Ensuring Safer Pregnancies for Kenyan Women in Urban Slums

By: Blessing Mberu, Head of Urbanization and Wellbeing, African Population and Health Research Center; Kanyiva Muindi, Research Officer, African Population and Health Research Center; Patricia Elungata, Teaching Assistant, McGill University

Maharouf Oyolola also contributed to this article.

Globally, there’s a general decline in the number of women who die from pregnancy or childbirth complications. However in Kenya, it remains high at 488 deaths per 100,000 live births. Maternal mortality is a health indicator of the wide gaps between rich and poor, urban and rural areas within countries.

The lack of appropriate maternal health services and an almost near absence of public health facilities within the slums has led to the reliance on for-profit health facilities. Most of the health facilities available in the slums face challenges like the lack of skilled personnel and necessary equipment to deal with maternal and child health emergencies. Transport costs and poverty are barriers to proper utilization of maternal health care services in the slums, leading to deaths of mothers during this critical period.

Our study investigated factors associated with the timing and frequency of antenatal care (ANC) among women across the slums of Nairobi between 2000 and 2012. Our study concluded that the more educated a pregnant woman, the more likely she timely initiated antenatal visits and attended at least four clinics throughout her pregnancy. A mother with more children was less likely to begin clinic early and sought less than the recommended four visits for skilled care during pregnancy.

Study findings

Data analysis covered 1716 births prior to 2012 and 1305 births before 2000 seeking information on a mother’s use of antenatal services during the pregnancy. In the interviews, we asked women when and how frequently they had visited an antenatal clinic in the lead up to the birth of their last child.

Our research found that a mother’s level of education and the number of children she has already had, as well as her ethnic background, influenced when she began attending clinic and how often she did. Mother’s level of education was protective against late initiation of ANC and making fewer than four ANC visits during the pregnancy. On the other hand, a higher number of children born to the mother was negatively associated with initiation and frequency of ANC visits.

Challenges in accessing antenatal health care

Earlier research has shown that the greatest challenge facing pregnant women living in both slum and urban areas is how soon they visited a clinic after finding out that they were pregnant. The beginning of antenatal visits is critically linked to managing complications and identifying high risk pregnancies so that appropriate follow-up visits can be arranged. The timing of the initial visit to the clinic is also very important because it gives a mother the full benefit of being cared for by a trained person.

Many maternal deaths are caused by developments that can be prevented if they are detected early, and the earlier a woman visits a clinic the better. An early visit is defined as one in the first four months of pregnancy while a late one is a first visit made in the second or third trimester.

The direct leading causes of maternal deaths in Kenya are:

  • Bleeding
  • Infection
  • High blood pressure
  • Obstructed labor

Other indirect causes are malaria, anemia, tuberculosis and HIV and AIDS.

All of these are preventable causes that can be addressed through timely and adequate ANC provided through efficient referral systems, especially for medical emergencies.

Our study did not investigate the direct or indirect causes of maternal deaths, however the above were cited to show that they are conditions that can be picked up during antenatal visits where proper care is provided. The study did not assess reasons for not attending antenatal clinic or following the national guidelines on attending antenatal clinics.

Antenatal care adherence

Kenya recommends that  mothers make at least four clinic visits during their pregnancies. These should be spread across the trimesters.

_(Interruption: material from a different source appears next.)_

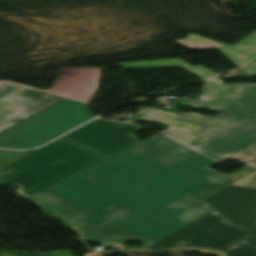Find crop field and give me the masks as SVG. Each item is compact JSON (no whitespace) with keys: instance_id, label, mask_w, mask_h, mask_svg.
<instances>
[{"instance_id":"733c2abd","label":"crop field","mask_w":256,"mask_h":256,"mask_svg":"<svg viewBox=\"0 0 256 256\" xmlns=\"http://www.w3.org/2000/svg\"><path fill=\"white\" fill-rule=\"evenodd\" d=\"M29 152H15V151H5L0 150V169L6 165L18 160L19 158L29 154ZM0 185H7L2 180H0Z\"/></svg>"},{"instance_id":"d1516ede","label":"crop field","mask_w":256,"mask_h":256,"mask_svg":"<svg viewBox=\"0 0 256 256\" xmlns=\"http://www.w3.org/2000/svg\"><path fill=\"white\" fill-rule=\"evenodd\" d=\"M219 51L238 67L256 62V31L238 43Z\"/></svg>"},{"instance_id":"34b2d1b8","label":"crop field","mask_w":256,"mask_h":256,"mask_svg":"<svg viewBox=\"0 0 256 256\" xmlns=\"http://www.w3.org/2000/svg\"><path fill=\"white\" fill-rule=\"evenodd\" d=\"M94 117L86 104L65 99L1 133L0 147L34 148Z\"/></svg>"},{"instance_id":"d8731c3e","label":"crop field","mask_w":256,"mask_h":256,"mask_svg":"<svg viewBox=\"0 0 256 256\" xmlns=\"http://www.w3.org/2000/svg\"><path fill=\"white\" fill-rule=\"evenodd\" d=\"M61 99L63 98L42 94L7 83L1 85L0 131L30 117Z\"/></svg>"},{"instance_id":"d9b57169","label":"crop field","mask_w":256,"mask_h":256,"mask_svg":"<svg viewBox=\"0 0 256 256\" xmlns=\"http://www.w3.org/2000/svg\"><path fill=\"white\" fill-rule=\"evenodd\" d=\"M229 158L242 161L256 167V143L230 156Z\"/></svg>"},{"instance_id":"ac0d7876","label":"crop field","mask_w":256,"mask_h":256,"mask_svg":"<svg viewBox=\"0 0 256 256\" xmlns=\"http://www.w3.org/2000/svg\"><path fill=\"white\" fill-rule=\"evenodd\" d=\"M101 161L86 149L57 140L0 170V179L27 197Z\"/></svg>"},{"instance_id":"4a817a6b","label":"crop field","mask_w":256,"mask_h":256,"mask_svg":"<svg viewBox=\"0 0 256 256\" xmlns=\"http://www.w3.org/2000/svg\"><path fill=\"white\" fill-rule=\"evenodd\" d=\"M0 256H72L68 250L40 253V254H25L16 251H0Z\"/></svg>"},{"instance_id":"f4fd0767","label":"crop field","mask_w":256,"mask_h":256,"mask_svg":"<svg viewBox=\"0 0 256 256\" xmlns=\"http://www.w3.org/2000/svg\"><path fill=\"white\" fill-rule=\"evenodd\" d=\"M246 116L248 115L223 112L210 118L194 113L175 114L145 107L132 117L130 116L131 118H127L128 120L125 122H176L195 126L188 131L167 129L161 132L162 134L191 147Z\"/></svg>"},{"instance_id":"214f88e0","label":"crop field","mask_w":256,"mask_h":256,"mask_svg":"<svg viewBox=\"0 0 256 256\" xmlns=\"http://www.w3.org/2000/svg\"><path fill=\"white\" fill-rule=\"evenodd\" d=\"M161 124L167 126L168 128H171V129H186L187 130L192 127V126L175 124V123H161Z\"/></svg>"},{"instance_id":"00972430","label":"crop field","mask_w":256,"mask_h":256,"mask_svg":"<svg viewBox=\"0 0 256 256\" xmlns=\"http://www.w3.org/2000/svg\"><path fill=\"white\" fill-rule=\"evenodd\" d=\"M252 114L256 115V103H255V107H254Z\"/></svg>"},{"instance_id":"5142ce71","label":"crop field","mask_w":256,"mask_h":256,"mask_svg":"<svg viewBox=\"0 0 256 256\" xmlns=\"http://www.w3.org/2000/svg\"><path fill=\"white\" fill-rule=\"evenodd\" d=\"M176 41L183 44L184 46H186L191 50L219 48V47L228 46V45H225L216 41H212L206 38H202L193 34H189V36L184 40H176Z\"/></svg>"},{"instance_id":"8a807250","label":"crop field","mask_w":256,"mask_h":256,"mask_svg":"<svg viewBox=\"0 0 256 256\" xmlns=\"http://www.w3.org/2000/svg\"><path fill=\"white\" fill-rule=\"evenodd\" d=\"M154 135L30 199L63 219L86 241L132 239L152 245L209 210L202 199L254 168L223 175L197 152Z\"/></svg>"},{"instance_id":"cbeb9de0","label":"crop field","mask_w":256,"mask_h":256,"mask_svg":"<svg viewBox=\"0 0 256 256\" xmlns=\"http://www.w3.org/2000/svg\"><path fill=\"white\" fill-rule=\"evenodd\" d=\"M220 256H256V238L249 235L221 251Z\"/></svg>"},{"instance_id":"bc2a9ffb","label":"crop field","mask_w":256,"mask_h":256,"mask_svg":"<svg viewBox=\"0 0 256 256\" xmlns=\"http://www.w3.org/2000/svg\"><path fill=\"white\" fill-rule=\"evenodd\" d=\"M232 185L256 189V171L236 181Z\"/></svg>"},{"instance_id":"e52e79f7","label":"crop field","mask_w":256,"mask_h":256,"mask_svg":"<svg viewBox=\"0 0 256 256\" xmlns=\"http://www.w3.org/2000/svg\"><path fill=\"white\" fill-rule=\"evenodd\" d=\"M200 99L188 100L193 109H209L249 114L256 98V85H224L222 77L204 81Z\"/></svg>"},{"instance_id":"92a150f3","label":"crop field","mask_w":256,"mask_h":256,"mask_svg":"<svg viewBox=\"0 0 256 256\" xmlns=\"http://www.w3.org/2000/svg\"><path fill=\"white\" fill-rule=\"evenodd\" d=\"M244 72L256 74V65L242 69Z\"/></svg>"},{"instance_id":"412701ff","label":"crop field","mask_w":256,"mask_h":256,"mask_svg":"<svg viewBox=\"0 0 256 256\" xmlns=\"http://www.w3.org/2000/svg\"><path fill=\"white\" fill-rule=\"evenodd\" d=\"M249 233L211 210L145 250L204 249L221 251Z\"/></svg>"},{"instance_id":"28ad6ade","label":"crop field","mask_w":256,"mask_h":256,"mask_svg":"<svg viewBox=\"0 0 256 256\" xmlns=\"http://www.w3.org/2000/svg\"><path fill=\"white\" fill-rule=\"evenodd\" d=\"M205 200L241 228L254 220L256 190L228 186Z\"/></svg>"},{"instance_id":"5a996713","label":"crop field","mask_w":256,"mask_h":256,"mask_svg":"<svg viewBox=\"0 0 256 256\" xmlns=\"http://www.w3.org/2000/svg\"><path fill=\"white\" fill-rule=\"evenodd\" d=\"M256 142V116L250 115L191 147L215 160H222Z\"/></svg>"},{"instance_id":"22f410ed","label":"crop field","mask_w":256,"mask_h":256,"mask_svg":"<svg viewBox=\"0 0 256 256\" xmlns=\"http://www.w3.org/2000/svg\"><path fill=\"white\" fill-rule=\"evenodd\" d=\"M116 66H120L123 68H148V67H169V66H180L202 78L216 75V73L202 67L197 66L193 67L186 64L181 59H169V60H160V61H150V62H140V63H123L118 64Z\"/></svg>"},{"instance_id":"dd49c442","label":"crop field","mask_w":256,"mask_h":256,"mask_svg":"<svg viewBox=\"0 0 256 256\" xmlns=\"http://www.w3.org/2000/svg\"><path fill=\"white\" fill-rule=\"evenodd\" d=\"M142 128L97 119L61 139L84 147L91 154L103 160L140 142L134 132Z\"/></svg>"},{"instance_id":"3316defc","label":"crop field","mask_w":256,"mask_h":256,"mask_svg":"<svg viewBox=\"0 0 256 256\" xmlns=\"http://www.w3.org/2000/svg\"><path fill=\"white\" fill-rule=\"evenodd\" d=\"M102 70L103 69L97 68L78 69L65 67L50 90L36 91L88 104L98 87V81ZM5 82L35 90L33 87L9 81H0V85Z\"/></svg>"},{"instance_id":"dafd665d","label":"crop field","mask_w":256,"mask_h":256,"mask_svg":"<svg viewBox=\"0 0 256 256\" xmlns=\"http://www.w3.org/2000/svg\"><path fill=\"white\" fill-rule=\"evenodd\" d=\"M173 101L174 102H180V104L182 106L190 107L186 98H180V99H176V100H173Z\"/></svg>"}]
</instances>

This fits with global maternal health requirements that recommend that visits should take place before 16 weeks, between 16 and 28 weeks, at 28 to 32 weeks and about 36 weeks. During these appointments, the pregnant mothers receive the following:

  • Iron and folic acid supplementation
  • Immunization against maternal and neonatal tetanus
  • Monitoring of blood pressure
  • Maternal weight
  • Protein in urine
  • Testing for and management of various infections such as HIV and syphilis

Way forward

There are a number of steps the Kenyan government can take to ensure optimal use of ANC among the urban poor. For example, it could address cultural beliefs, reaching out to teenage mothers and those who have had children before and don’t think it’s necessary to attend a clinic. The government should also consider providing free antenatal services to slums, similar to the free child immunization programs it has in place countrywide. This would ensure that all women – regardless of their education and economic situation – have access to vital services.